An injection is something inserted by a third party into a website. The most common kind of injection is a “SQL injection”, which is an injection into a database (SQL is the language commonly used to program and access databases… many people pronounce it as “sequel“, by the way, which is why I say “a SQL injection” as opposed to “an SQL injection”.)
Most injections are SQL injections. If a website developer isn’t careful, they can easily leave backdoors open that nefarious types can use to insert random data into a database… or even worse do things like wipe out the database.
WordPress blogs are ripe for iframe injections, since they’re backed by a database…
An iframe injection is an injection of one or more iframe tags into a page’s content. The iframe typically does something bad, such as downloading an executable application that contains a virus or worm in it… something that compromises a visitor’s system.

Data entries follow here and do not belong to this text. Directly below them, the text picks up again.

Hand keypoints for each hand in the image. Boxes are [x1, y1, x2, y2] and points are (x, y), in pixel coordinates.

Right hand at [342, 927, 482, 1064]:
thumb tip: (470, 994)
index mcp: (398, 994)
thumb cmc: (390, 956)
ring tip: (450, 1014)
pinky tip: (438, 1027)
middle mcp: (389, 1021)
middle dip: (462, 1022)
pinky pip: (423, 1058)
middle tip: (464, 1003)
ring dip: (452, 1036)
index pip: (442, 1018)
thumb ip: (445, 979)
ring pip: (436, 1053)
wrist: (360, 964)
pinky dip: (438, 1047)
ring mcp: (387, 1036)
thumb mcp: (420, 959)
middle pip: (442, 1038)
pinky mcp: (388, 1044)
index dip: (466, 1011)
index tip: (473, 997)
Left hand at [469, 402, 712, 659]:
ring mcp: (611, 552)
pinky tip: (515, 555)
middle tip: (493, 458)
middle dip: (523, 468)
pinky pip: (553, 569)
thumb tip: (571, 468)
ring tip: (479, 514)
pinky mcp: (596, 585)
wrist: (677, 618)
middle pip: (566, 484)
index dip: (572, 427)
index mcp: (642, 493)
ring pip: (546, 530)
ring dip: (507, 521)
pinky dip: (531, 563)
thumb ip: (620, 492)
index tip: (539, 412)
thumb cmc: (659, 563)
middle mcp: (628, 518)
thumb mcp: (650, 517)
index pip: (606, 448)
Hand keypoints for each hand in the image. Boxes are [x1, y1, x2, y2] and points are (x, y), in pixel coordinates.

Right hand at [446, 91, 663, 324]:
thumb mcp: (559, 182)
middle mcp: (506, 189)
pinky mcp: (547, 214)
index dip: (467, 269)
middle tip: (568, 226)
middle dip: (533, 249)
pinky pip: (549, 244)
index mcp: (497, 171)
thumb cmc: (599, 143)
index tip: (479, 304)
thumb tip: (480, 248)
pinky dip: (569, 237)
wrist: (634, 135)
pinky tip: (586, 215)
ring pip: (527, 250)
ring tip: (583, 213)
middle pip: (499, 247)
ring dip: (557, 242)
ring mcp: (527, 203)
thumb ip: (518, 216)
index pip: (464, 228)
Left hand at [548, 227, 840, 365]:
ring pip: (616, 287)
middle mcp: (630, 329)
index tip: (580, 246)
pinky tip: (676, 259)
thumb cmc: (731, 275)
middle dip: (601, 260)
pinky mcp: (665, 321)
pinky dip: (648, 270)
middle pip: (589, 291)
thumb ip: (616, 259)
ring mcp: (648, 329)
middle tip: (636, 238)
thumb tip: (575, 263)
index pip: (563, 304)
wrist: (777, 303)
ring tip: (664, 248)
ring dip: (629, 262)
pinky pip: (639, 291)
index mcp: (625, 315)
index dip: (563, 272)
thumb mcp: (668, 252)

If you have a very recent browser (like Firefox 2) then iframe injections aren’t really a worry — these browsers are smart enough not to automatically download and run applications without your permission. But older browsers are more trusting.
Finding IFrame Injections
To find iframe injections, look through the HTML your web server is sending. Open a page in your browser and then use the browser’s “view source” option to see the HTML. Look for <iframe> tags. Injections usually insert iframes that point to raw IP addresses (something like “188.8.131.52″) instead of domain names. Treat these as suspicious.
Once you’ve found an iframe and have determined that it’s not legitimate, you have to remove it from the page or database it’s coming from. On a WordPress blog you simply edit the page in question and look for the &lgt;iframe> and remove it.
That’s pretty much it. Keeping your WordPress (or other database-backed software) up-to-date with the latest fixes is the best way to avoid these kinds of problems.